Stored items from a collection:
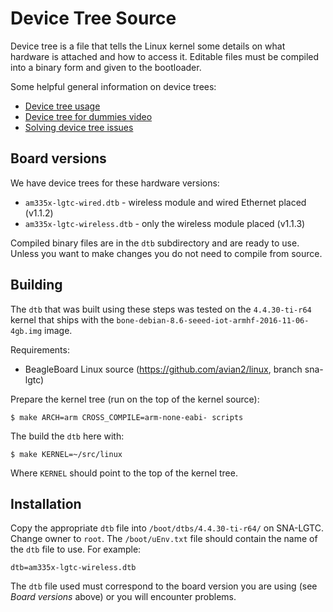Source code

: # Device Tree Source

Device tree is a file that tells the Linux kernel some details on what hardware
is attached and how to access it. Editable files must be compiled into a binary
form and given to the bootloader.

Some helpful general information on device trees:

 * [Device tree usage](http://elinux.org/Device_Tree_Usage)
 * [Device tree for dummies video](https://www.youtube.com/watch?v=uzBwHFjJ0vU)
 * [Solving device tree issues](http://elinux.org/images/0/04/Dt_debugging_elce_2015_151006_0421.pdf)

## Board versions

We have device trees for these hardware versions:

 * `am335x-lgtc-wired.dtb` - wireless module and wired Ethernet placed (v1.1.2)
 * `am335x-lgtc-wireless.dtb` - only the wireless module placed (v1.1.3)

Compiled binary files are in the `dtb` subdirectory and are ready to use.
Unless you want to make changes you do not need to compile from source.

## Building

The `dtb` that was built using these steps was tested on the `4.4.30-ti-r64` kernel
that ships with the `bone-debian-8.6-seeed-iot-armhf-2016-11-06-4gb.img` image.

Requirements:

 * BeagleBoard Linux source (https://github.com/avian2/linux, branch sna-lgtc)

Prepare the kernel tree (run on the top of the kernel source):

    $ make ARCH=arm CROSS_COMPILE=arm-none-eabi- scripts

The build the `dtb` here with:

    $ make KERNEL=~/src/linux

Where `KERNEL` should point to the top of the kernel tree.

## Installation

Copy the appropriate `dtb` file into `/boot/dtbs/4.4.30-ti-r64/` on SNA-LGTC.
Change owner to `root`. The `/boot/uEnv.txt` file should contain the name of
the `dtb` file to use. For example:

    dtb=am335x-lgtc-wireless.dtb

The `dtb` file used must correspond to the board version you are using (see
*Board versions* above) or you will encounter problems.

...

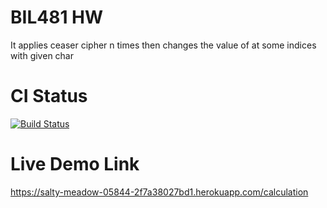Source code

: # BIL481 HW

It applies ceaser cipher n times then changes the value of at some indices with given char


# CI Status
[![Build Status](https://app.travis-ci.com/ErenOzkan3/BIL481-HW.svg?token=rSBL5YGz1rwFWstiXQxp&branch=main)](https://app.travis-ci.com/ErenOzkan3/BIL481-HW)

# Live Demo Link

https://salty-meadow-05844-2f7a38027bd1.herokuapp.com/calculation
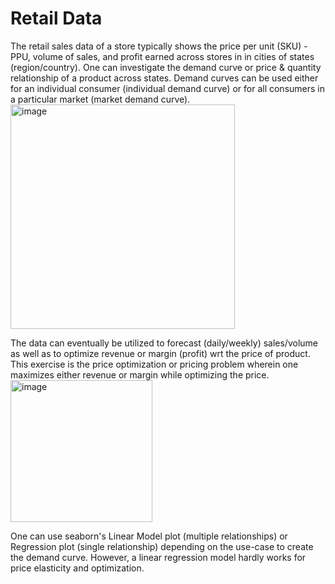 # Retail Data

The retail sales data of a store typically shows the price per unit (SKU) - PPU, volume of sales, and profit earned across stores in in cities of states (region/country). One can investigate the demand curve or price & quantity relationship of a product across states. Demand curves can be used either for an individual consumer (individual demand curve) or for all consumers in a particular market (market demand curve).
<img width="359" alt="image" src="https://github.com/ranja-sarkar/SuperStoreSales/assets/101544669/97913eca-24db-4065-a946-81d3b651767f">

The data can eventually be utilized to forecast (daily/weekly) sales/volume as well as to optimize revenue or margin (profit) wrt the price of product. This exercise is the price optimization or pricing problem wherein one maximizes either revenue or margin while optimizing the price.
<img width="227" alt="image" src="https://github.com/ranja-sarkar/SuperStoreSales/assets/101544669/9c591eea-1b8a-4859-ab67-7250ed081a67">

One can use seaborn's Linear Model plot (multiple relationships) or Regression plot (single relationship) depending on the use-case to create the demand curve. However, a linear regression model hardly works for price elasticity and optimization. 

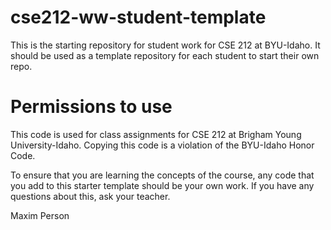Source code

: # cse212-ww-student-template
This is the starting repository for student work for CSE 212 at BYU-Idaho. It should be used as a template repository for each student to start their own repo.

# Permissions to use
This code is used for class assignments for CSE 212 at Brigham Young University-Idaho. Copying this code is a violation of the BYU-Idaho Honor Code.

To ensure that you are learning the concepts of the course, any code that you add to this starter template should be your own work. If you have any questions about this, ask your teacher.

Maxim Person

--

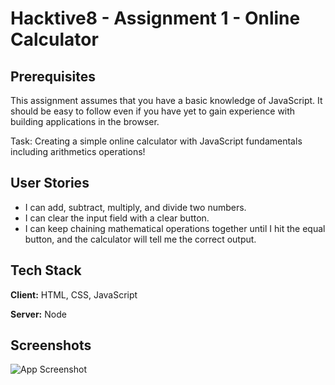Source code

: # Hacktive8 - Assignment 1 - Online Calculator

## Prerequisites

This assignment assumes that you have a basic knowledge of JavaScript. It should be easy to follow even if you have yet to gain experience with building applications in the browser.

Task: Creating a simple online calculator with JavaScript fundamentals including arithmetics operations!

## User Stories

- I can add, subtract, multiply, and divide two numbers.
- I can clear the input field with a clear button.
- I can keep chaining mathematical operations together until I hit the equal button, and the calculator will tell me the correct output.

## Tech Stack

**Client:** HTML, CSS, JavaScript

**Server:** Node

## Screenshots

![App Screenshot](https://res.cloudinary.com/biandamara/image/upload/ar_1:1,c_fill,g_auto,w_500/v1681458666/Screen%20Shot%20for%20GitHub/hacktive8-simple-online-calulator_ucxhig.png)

● **Activity**:
Look through the entries above. Copy out every line holding the word "these".

● **Solution to this problem**:
We have device trees for these hardware versions:
The `dtb` that was built using these steps was tested on the `4.4.30-ti-r64` kernel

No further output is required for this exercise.